Some tags are further divided into subtags. For example, the Name tag in the Gene Class has the subtags 'Symbol' and 'FlyBase_ID'. For a search based on the presence or value of a subtag, both the tag and the subtag must be specified, with the subtag prefaced by a # sign. For instance, if you wanted to find gene with the FlyBase_ID FBgn0000075 you would type: Find Gene Name # FlyBase_ID = FBgn0000075.
Some tags are vectored, that is, a series of values may lay to the right of a single tag. For example, the Polytene tag in the P1 Class is followed by two values indicating the starting and ending in situ chromosomal assignment for that clone (e.g., Polytene 37C2 37C5). The NEXT operator is used to move the search in such vectored tags.
It is also sometimes useful to check the same value more than once. The HERE operator allows you to do this.
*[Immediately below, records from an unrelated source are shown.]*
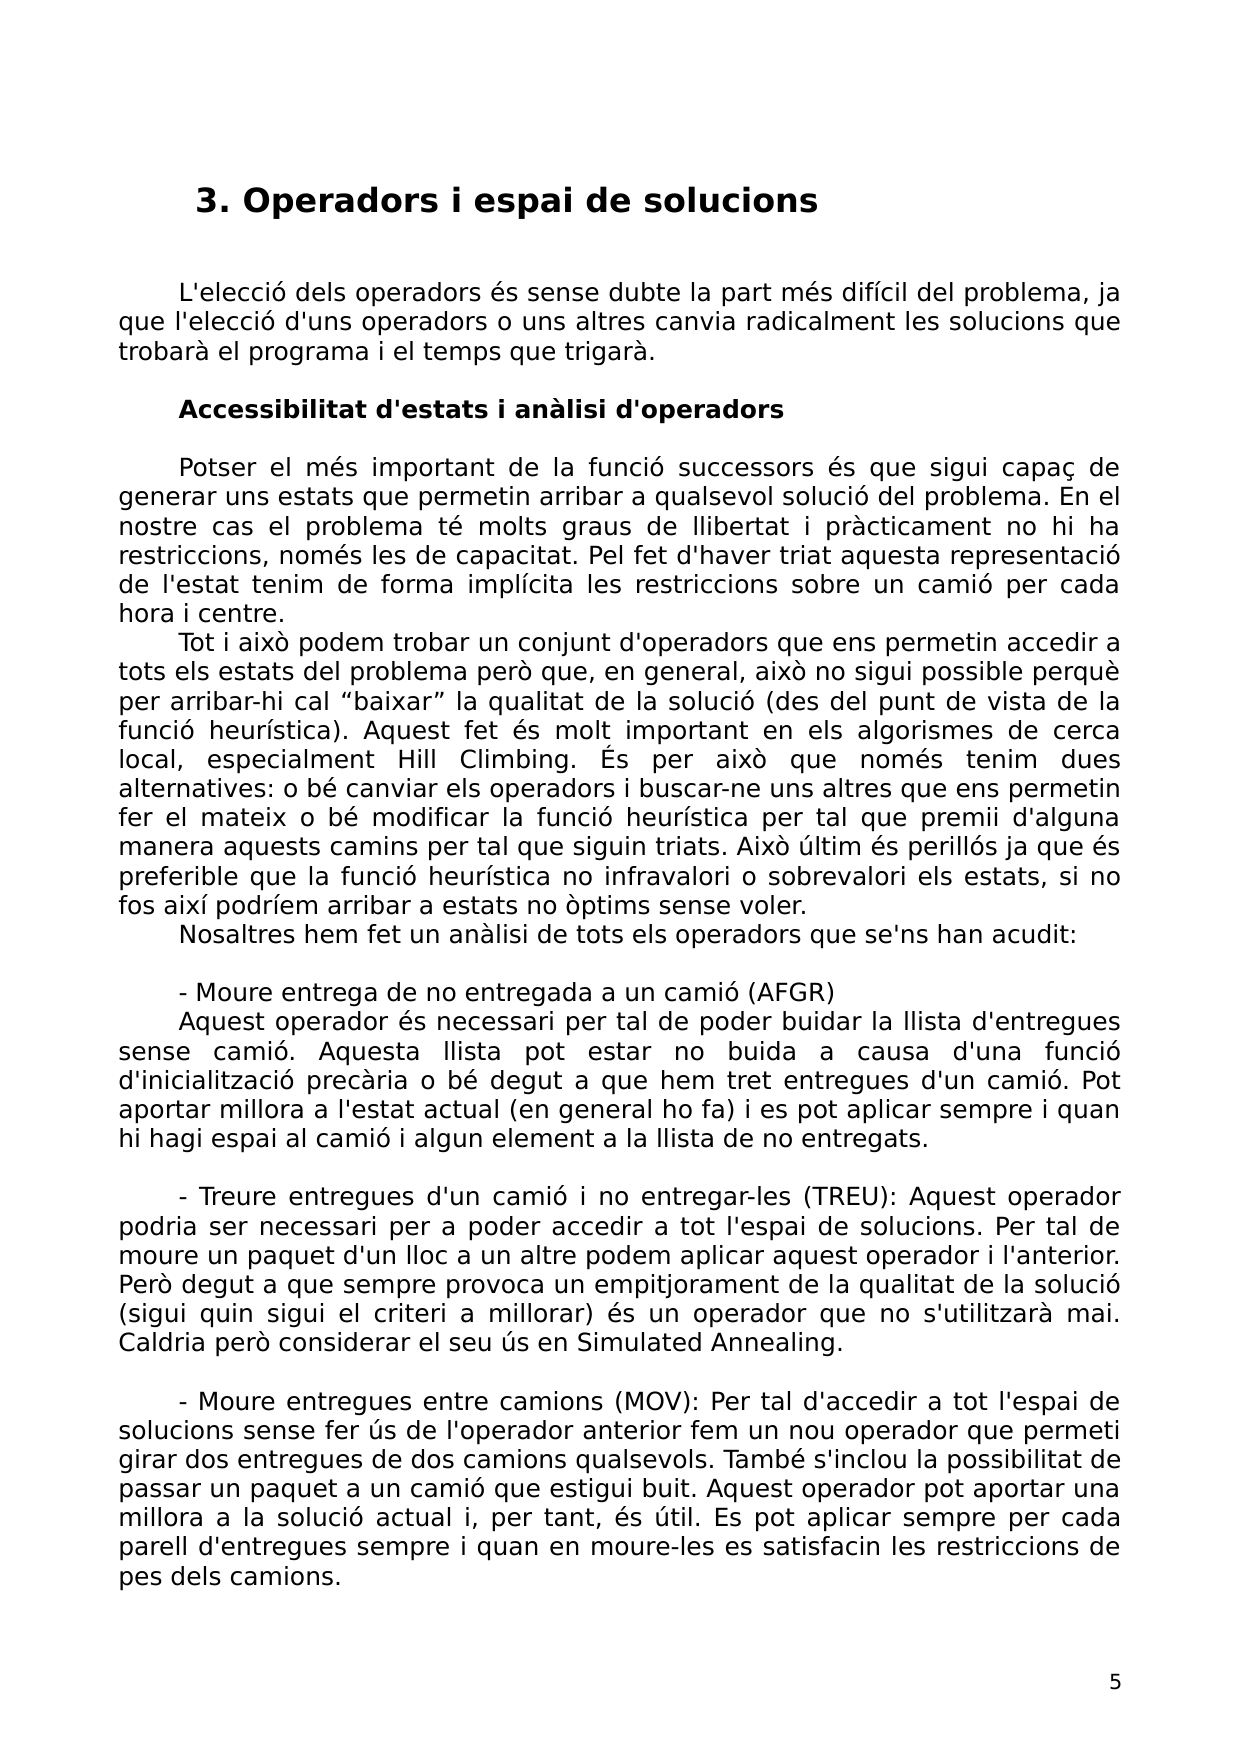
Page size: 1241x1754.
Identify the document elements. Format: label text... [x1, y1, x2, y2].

text Aquest operador és necessari per tal de poder buidar la llista d'entregues sense camió. Aquesta llista pot estar no buida a causa d'una funció d'inicialització precària o bé degut a que hem tret entregues d'un camió. Pot aportar millora a l'estat actual (en general ho fa) i es pot aplicar sempre i quan hi hagi espai al camió i algun element a la llista de no entregats. [118, 1008, 1122, 1153]
text Potser el més important de la funció successors és que sigui capaç de generar uns estats que permetin arribar a qualsevol solució del problema. En el nostre cas el problema té molts graus de llibertat i pràcticament no hi ha restriccions, només les de capacitat. Pel fet d'haver triat aquesta representació de l'estat tenim de forma implícita les restriccions sobre un camió per cada hora i centre. [118, 453, 1122, 628]
text Nosaltres hem fet un anàlisi de tots els operadors que se'ns han acudit: [118, 920, 1122, 949]
text Tot i això podem trobar un conjunt d'operadors que ens permetin accedir a tots els estats del problema però que, en general, això no sigui possible perquè per arribar-hi cal “baixar” la qualitat de la solució (des del punt de vista de la funció heurística). Aquest fet és molt important en els algorismes de cerca local, especialment Hill Climbing. És per això que només tenim dues alternatives: o bé canviar els operadors i buscar-ne uns altres que ens permetin fer el mateix o bé modificar la funció heurística per tal que premii d'alguna manera aquests camins per tal que siguin triats. Això últim és perillós ja que és preferible que la funció heurística no infravalori o sobrevalori els estats, si no fos així podríem arribar a estats no òptims sense voler. [118, 628, 1122, 920]
text 3. Operadors i espai de solucions [118, 181, 1122, 220]
text L'elecció dels operadors és sense dubte la part més difícil del problema, ja que l'elecció d'uns operadors o uns altres canvia radicalment les solucions que trobarà el programa i el temps que trigarà. [118, 278, 1122, 366]
text - Treure entregues d'un camió i no entregar-les (TREU): Aquest operador podria ser necessari per a poder accedir a tot l'espai de solucions. Per tal de moure un paquet d'un lloc a un altre podem aplicar aquest operador i l'anterior. Però degut a que sempre provoca un empitjorament de la qualitat de la solució (sigui quin sigui el criteri a millorar) és un operador que no s'utilitzarà mai. Caldria però considerar el seu ús en Simulated Annealing. [118, 1183, 1122, 1358]
text Accessibilitat d'estats i anàlisi d'operadors [118, 395, 1122, 424]
text - Moure entregues entre camions (MOV): Per tal d'accedir a tot l'espai de solucions sense fer ús de l'operador anterior fem un nou operador que permeti girar dos entregues de dos camions qualsevols. També s'inclou la possibilitat de passar un paquet a un camió que estigui buit. Aquest operador pot aportar una millora a la solució actual i, per tant, és útil. Es pot aplicar sempre per cada parell d'entregues sempre i quan en moure-les es satisfacin les restriccions de pes dels camions. [118, 1387, 1122, 1591]
text - Moure entrega de no entregada a un camió (AFGR) [118, 978, 1122, 1008]
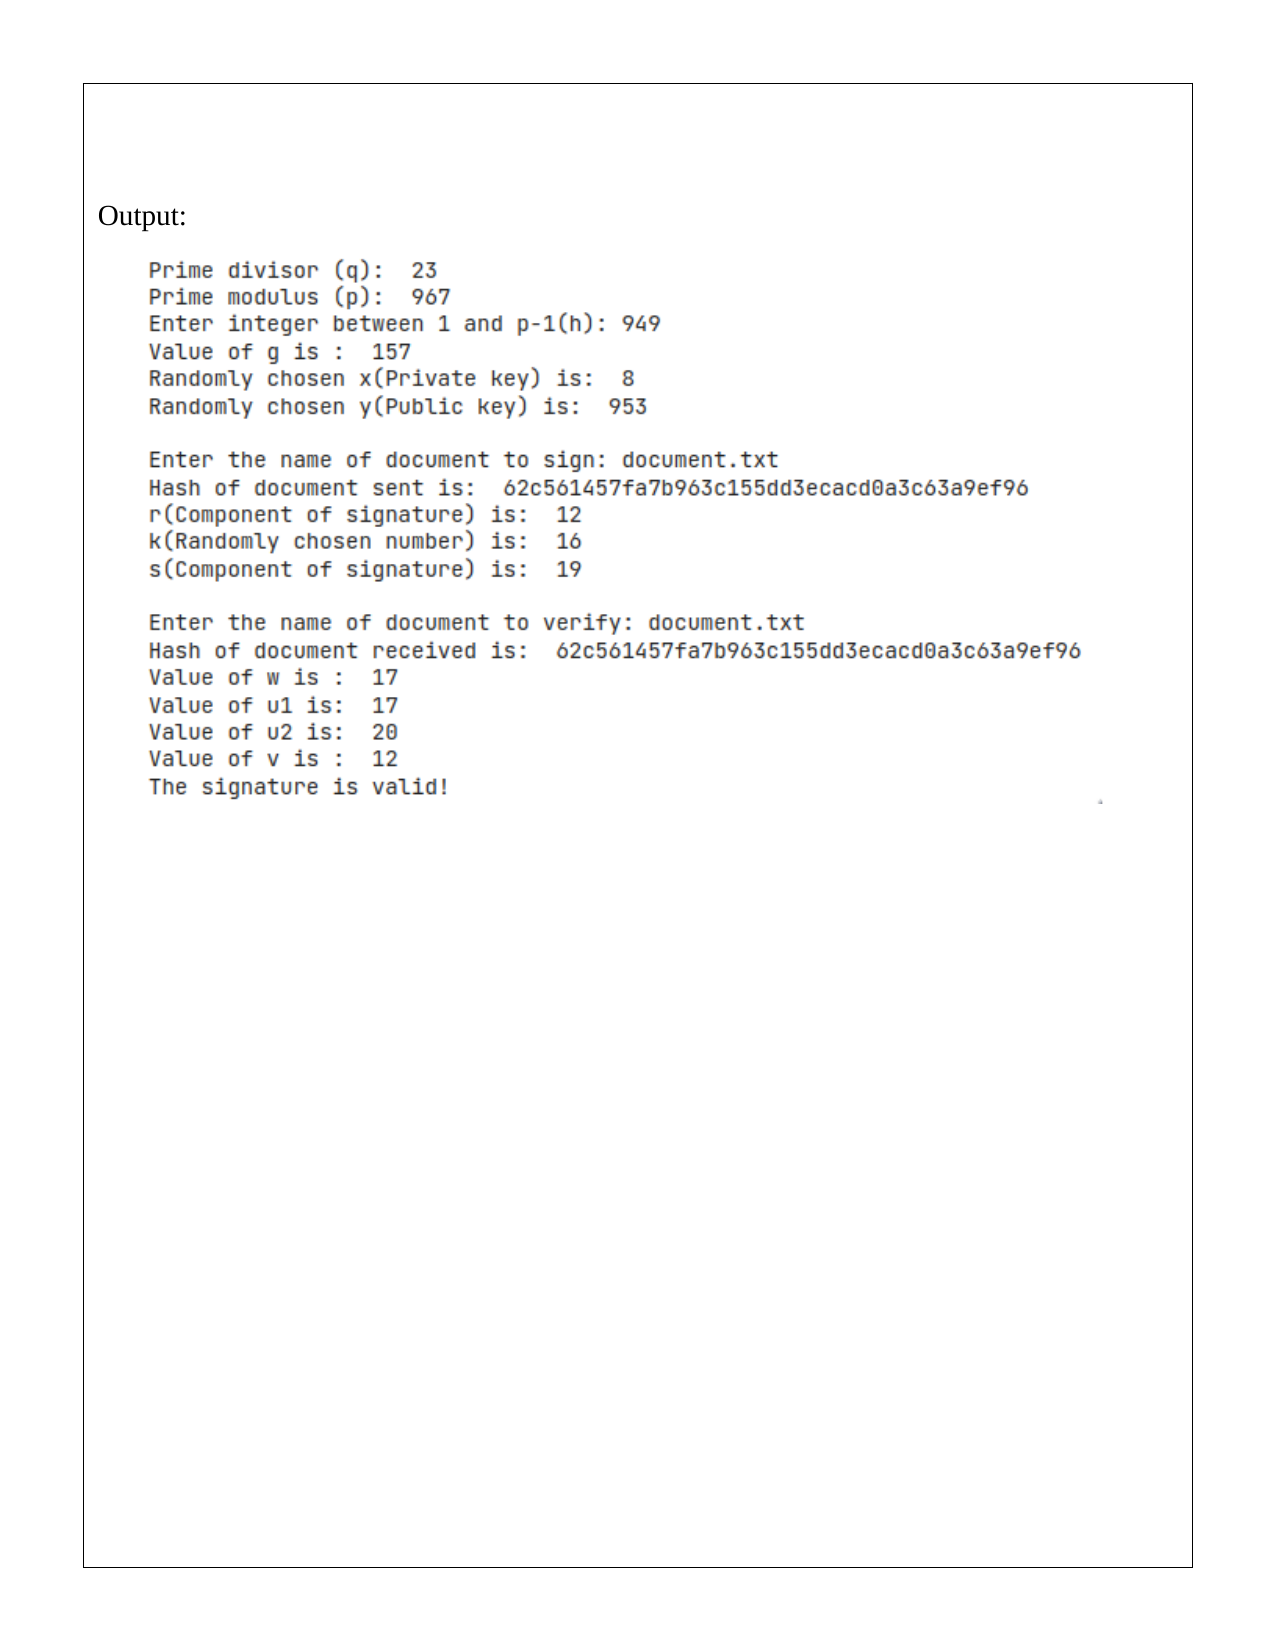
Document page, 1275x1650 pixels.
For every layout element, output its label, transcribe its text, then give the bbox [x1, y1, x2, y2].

picture [144, 250, 1103, 804]
text Output: [98, 198, 1177, 232]
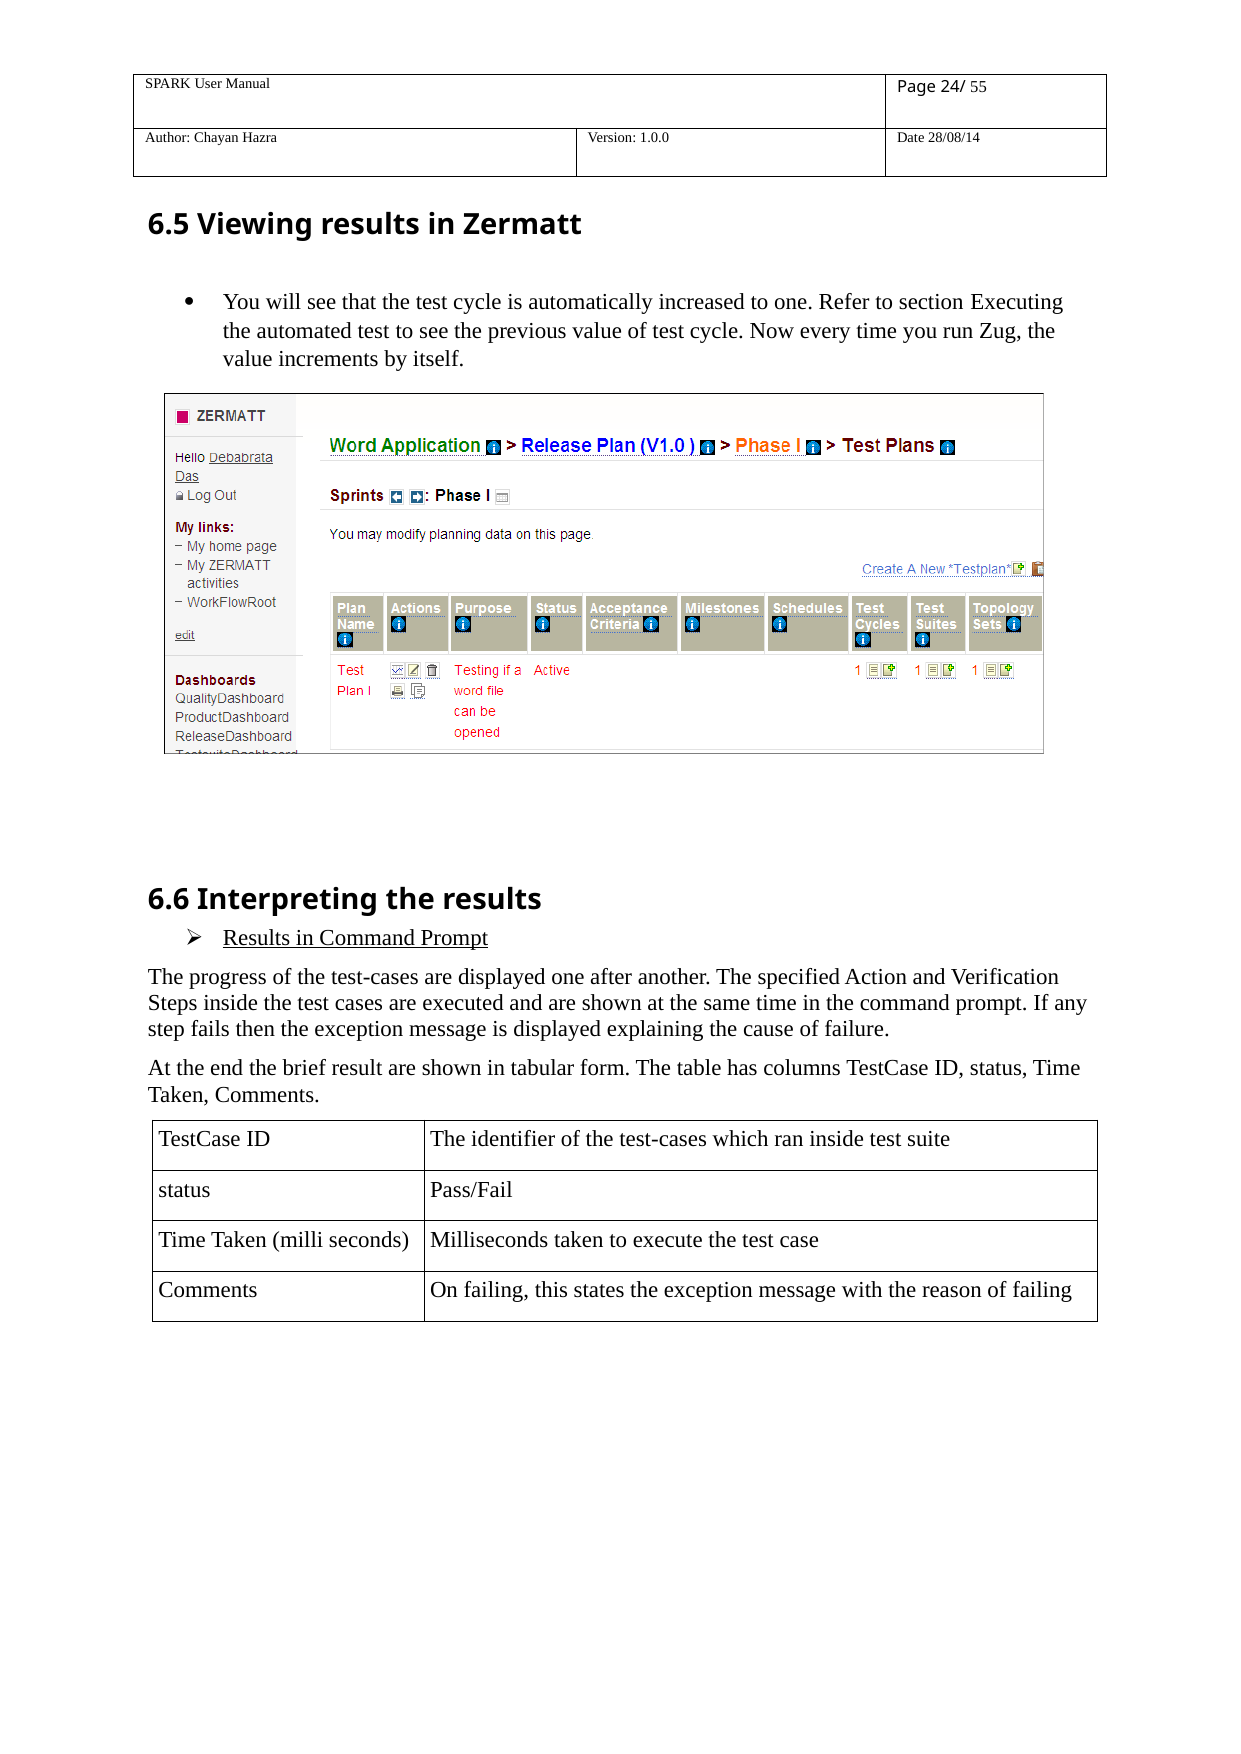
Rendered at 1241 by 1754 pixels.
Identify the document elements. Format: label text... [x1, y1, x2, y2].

It indicates that another criteria should also be applied to the same value just tested.
If you use a semi-colon ; as the ending punctuation for a query you can add further queries after the semi- colon. In this way the results of one query become the keyset for the next query.
For searches based on the number of a particular tag that exist, rather than the values of the individual tags, you use a count operator. For example to find all the contigs that have more than 10 STS in them you would type Find Contig STS Count > 10.
The Follow operator allows you to do a particular type of combined search in which you use the attributes of one class to select a subset of another class. In contrast, in a normal combined search you are simply applying additional criteria to further define a subset of one class. The use of the Follow operator is illustrated by a query designed to identify all the P elements that fall in the 30C to 30F chromosomal region. This query uses information stored in both the P_element and Chrom_Band classes. To find all the P_elements that fall in the 30C to 30F region, you will first query the Chrom_Band class to select all the chromosome bands that fall between 30C and 30F. Then you will look in the data stored about each of those chromosome bands to see which ones have P elements. The simple query 'Find Chrom_Band Contained_in >=30C & Contained_in <= 30F' would give you a list of all the chromosome bands in this genomic interval. The query ''Find Chrom_Band Contained_in >=30C & Contained_in <= 30F & P_elements' will give you a list of those bands in which a P element has been identified. However you want a list of the P elements, not a list of the bands. The chromosome band records have tags that point to the P elements and you can follow that tag using the Follow operator using the query 'Find Chrom_Band Contained_in >=30C & Contained_in <= 30F; Follow P_elements'. The result is the desired list of P_elements that map to the 30C - 30F chromosome region.
After you collect a number of keysets using queries you may want to view the commonalties or differences between them. The keyset menu provides you with a set of options for combining keysets. As in a Venn Diagram, you can get an intersection of two keysets (Intersection of keysets), the union (Union of Keysets), all items that are in one or the other but not both (Difference of Keysets), or a combination of what is exclusive to each (Union But Not Intersection of Keysets).